A Delaware judge has blocked Elon Musk’s massive Tesla pay package for the second time this year, ruling that the company’s vote to approve the payout doesn’t change anything.
On Monday, Delaware Chancery Judge Kathaleen McCormick rejected calls from Tesla to authorize Mr. Musk’s $56 billion deal. She said that while the electric vehicle giant’s shareholders may have endorsed the package, it doesn’t alter the law.
“The large and talented group of defense firms got creative with the ratification argument,” Judge McCormick wrote. “But their unprecedented theories go against multiple strains of settled law.”
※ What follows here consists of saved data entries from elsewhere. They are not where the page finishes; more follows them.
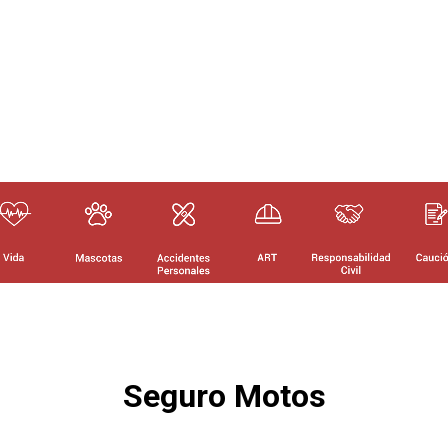
Seguro Motos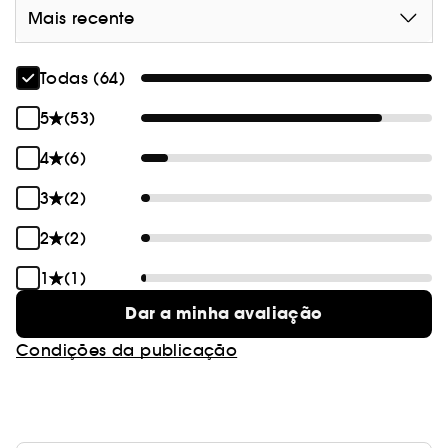
Mais recente
Todas (64)
5
(53)
4
(6)
3
(2)
2
(2)
1
(1)
Dar a minha avaliação
Condições da publicação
Tesla shareholders met this year to vote on the pay package, which was initially approved in 2018. While prominent Tesla investors objected to the deal, the stakeholders overwhelmingly endorsed it in a nonbinding vote in June.
Judge McCormick originally blocked Mr. Musk’s record package in January after several Tesla investors challenged the payout. The plaintiffs in the case argued that Mr. Musk had too much control over Tesla’s board of directors, hence bolstering his compensation influence.
“We hope that the chancellor’s well-reasoned decision will end this matter for the shareholders of Tesla,” Bernstein Litowitz Berger & Grossmann, the law firm for the plaintiffs, said in a statement.
Mr. Musk hit back, posting on X Monday, “Shareholders should control company votes, not judges.”
Tesla backed up Mr. Musk shortly afterward, vowing to appeal the decision.
“The court’s decision is wrong, and we’re going to appeal,” the company wrote on X. “This ruling, if not overturned, means that judges and plaintiffs’ lawyers run Delaware companies rather than their rightful owners — the shareholders.”
The CEO blasted her original dismissal of the pay package and has vowed to move Tesla’s incorporation out of Delaware.